L-Ilf3 and L-NF90 traffic to the nucleolus granular component: alternatively-spliced exon 3 encodes a nucleolar localization motif.

Ilf3 and NF90, two proteins containing double-stranded RNA-binding domains, are generated by alternative splicing and involved in several functions. Their heterogeneity results from posttranscriptional and posttranslational modifications. Alternative splicing of exon 3, coding for a 13 aa N-terminal motif, generates for each protein a long and short isoforms. Subcellular fractionation and localization of recombinant proteins showed that this motif acts as a nucleolar localization signal. Deletion and substitution mutants identified four arginines, essential for nucleolar targeting, and three histidines to stabilize the proteins within the nucleolus. The short isoforms are never found in the nucleoli, whereas the long isoforms are present in the nucleoplasm and the nucleoli. For Ilf3, only the posttranslationally-unmodified long isoform is nucleolar, suggesting that this nucleolar targeting is abrogated by posttranslational modifications. Confocal microscopy and FRAP experiments have shown that the long Ilf3 isoform localizes to the granular component of the nucleolus, and that L-Ilf3 and L-NF90 exchange rapidly between nucleoli. The presence of this 13 aminoacid motif, combined with posttranslational modifications, is responsible for the differences in Ilf3 and NF90 isoforms subcellular localizations. The protein polymorphism of Ilf3/NF90 and the various subcellular localizations of their isoforms may partially explain the various functions previously reported for these proteins.

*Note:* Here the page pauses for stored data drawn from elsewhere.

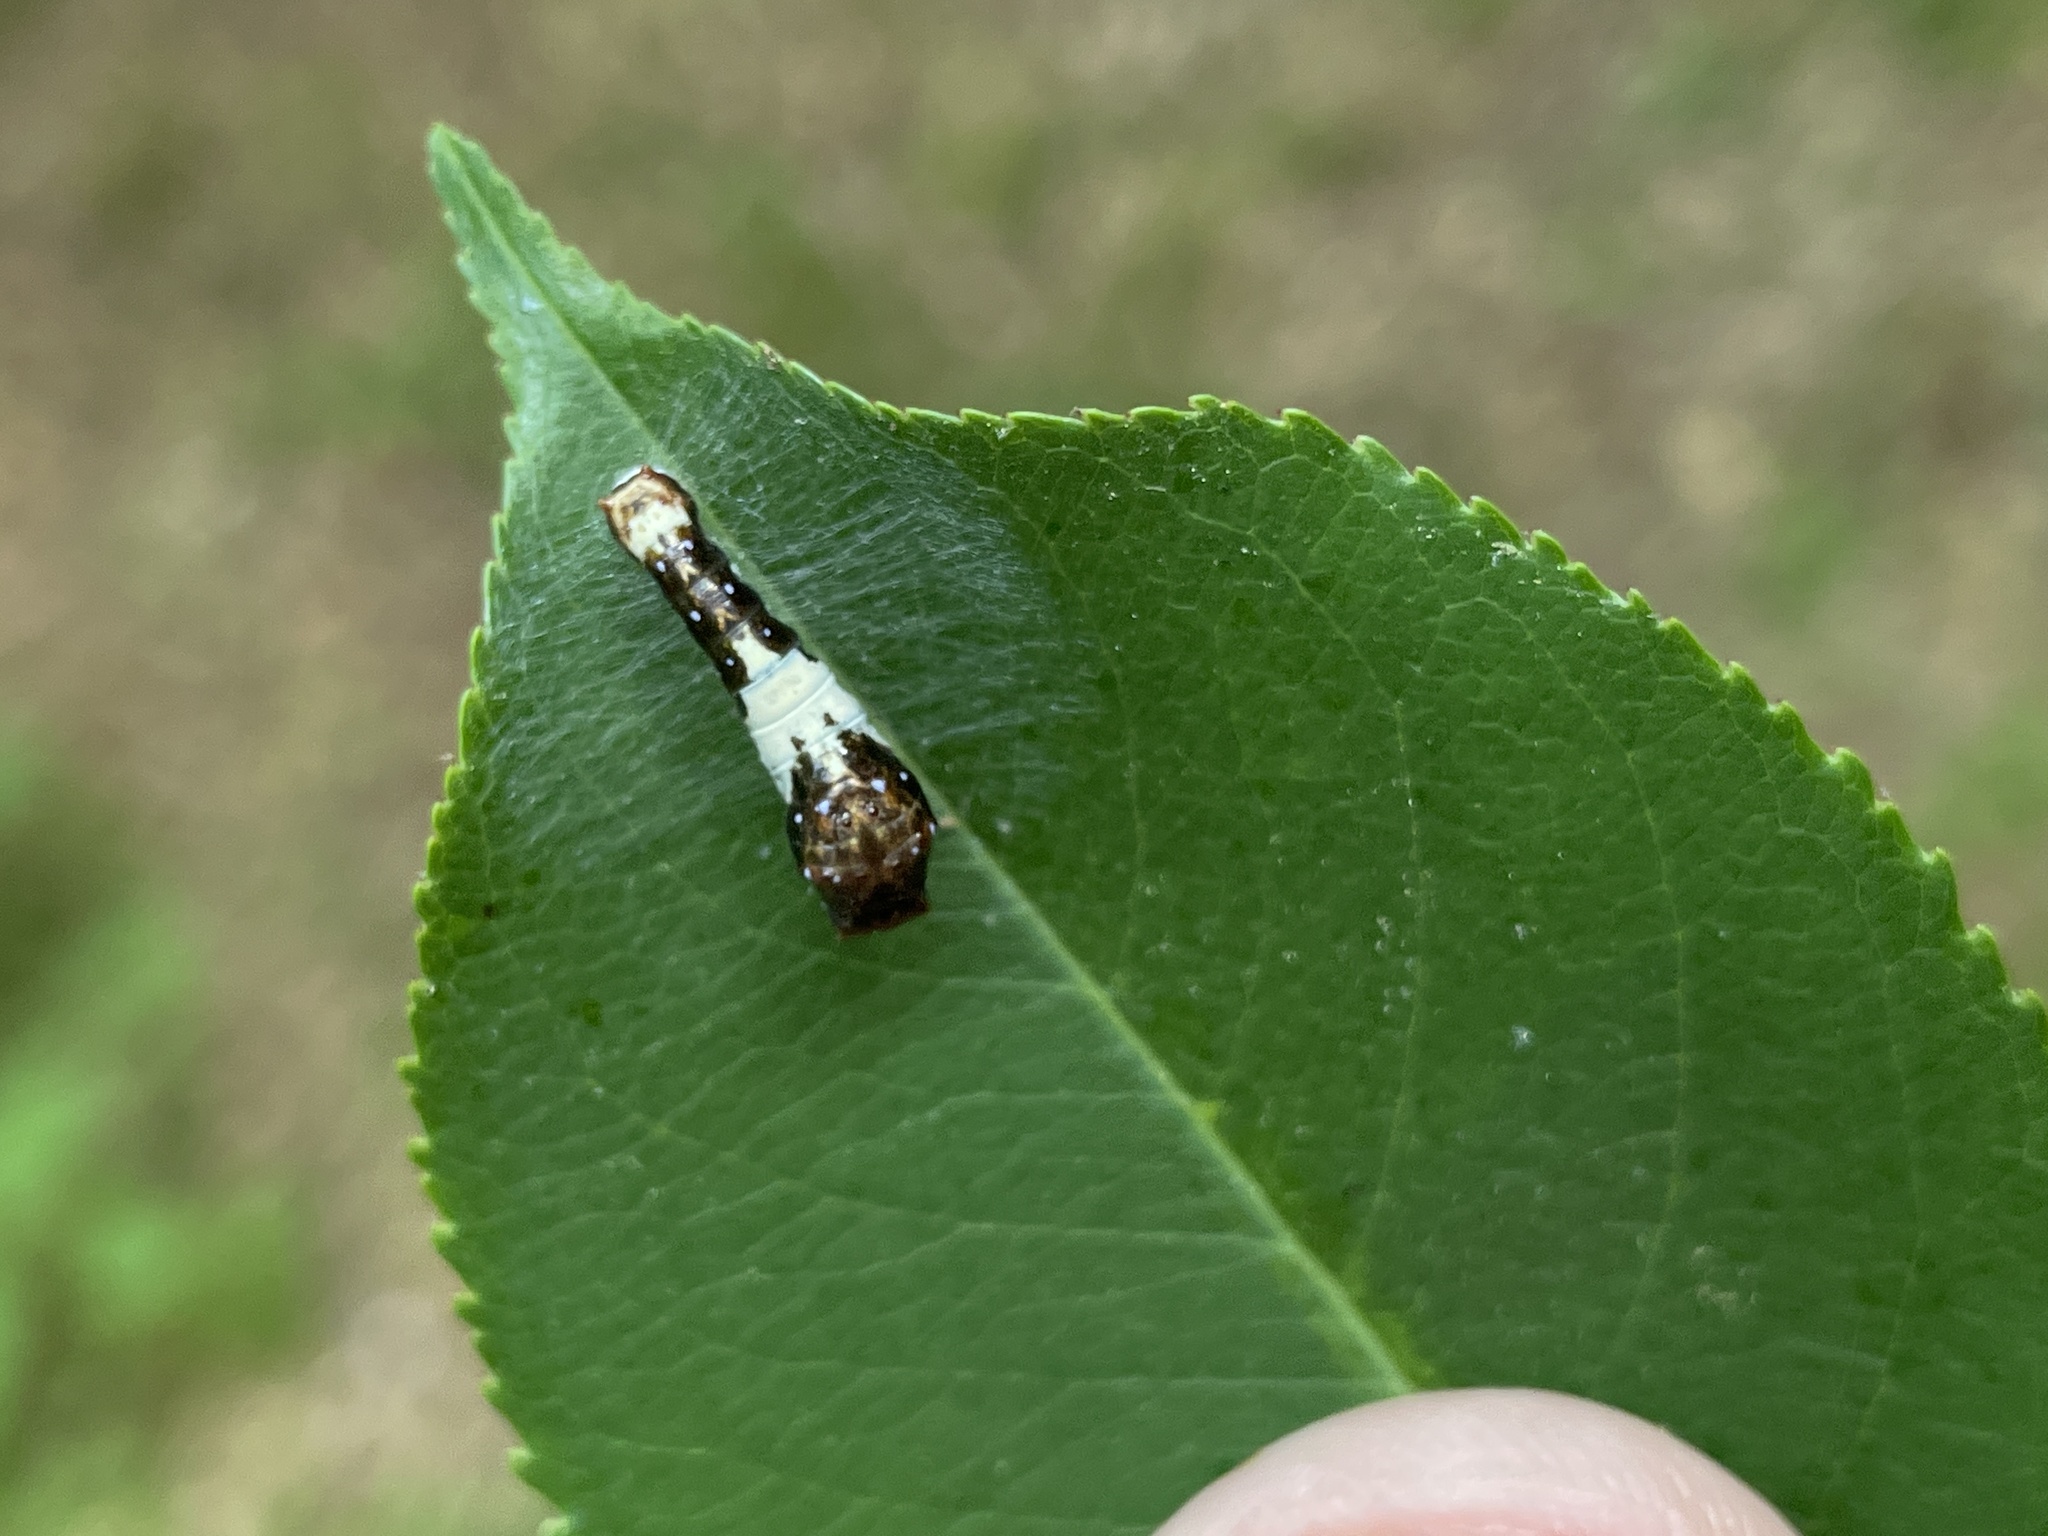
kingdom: Animalia
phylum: Arthropoda
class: Insecta
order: Lepidoptera
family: Papilionidae
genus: Papilio
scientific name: Papilio glaucus
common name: Tiger swallowtail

Identification of a newly spliced exon in the mouse Ilf3 gene generating two long and short isoforms of Ilf3 and NF90.

The mammalian IlF3 and NF90 proteins, involved in several cellular functions, have common N-terminal and central sequences and specific C-terminal regions. These proteins exhibit a large heterogeneity generated by posttranscriptional and posttranslational modifications. Part of their polymorphism is due to the alternative splicing of exon 3 located just downstream of the translation initiation codon. This 39-nucleotide-long exon, not described so far, codes for an N-terminal sequence of 13 residues (ALYHHHFITRRRR) also present in rat and human IlF3 or NF90. Four mRNAs are expressed in mouse brain, two for Ilf3 and two for NF90, differing in their 3' sequence to generate the specific Ilf3 and NF90 C-terminal domains and in the presence or the absence of exon 3 to generate long and short isoforms of both proteins. By RT-PCR, no other variants were found. Combining our results and GenBank sequences, we determined the exon-intron organization of the entire mouse Ilf3 gene divided into 22 exons.

Ilf3 and NF90 associate with the axonal targeting element of Tau mRNA.

In neurons, the selective translocation of Tau mRNA toward axons is due to the presence of a nucleotide sequence located in its 3' untranslated region and serving as axonal targeting element. Using this RNA sequence as a probe by a Northwestern approach, we have detected several proteins that interact with the targeting RNA element and could potentially be involved in Tau mRNA translocation, translation halting, and/or stabilization. Among them, two proteins were identified as the interleukin enhancer binding factor 3 (Ilf3) and NF90, two isoforms derived from a single gene product through alternative splicing. Each protein comprises two double-stranded RNA binding motifs that can interact with the predicted stem-loop secondary structure of the axonal targeting element. Specific antibodies raised against common or specific peptide sequences showed that both Ilf3 and NF90 are polymorphic proteins that are detected in neuronal nuclei and cell bodies, as well as in the proximal neuritic segments. This observation favors the idea that Ilf3 and NF90 are part of a protein complex that escorts Tau mRNA toward the axon.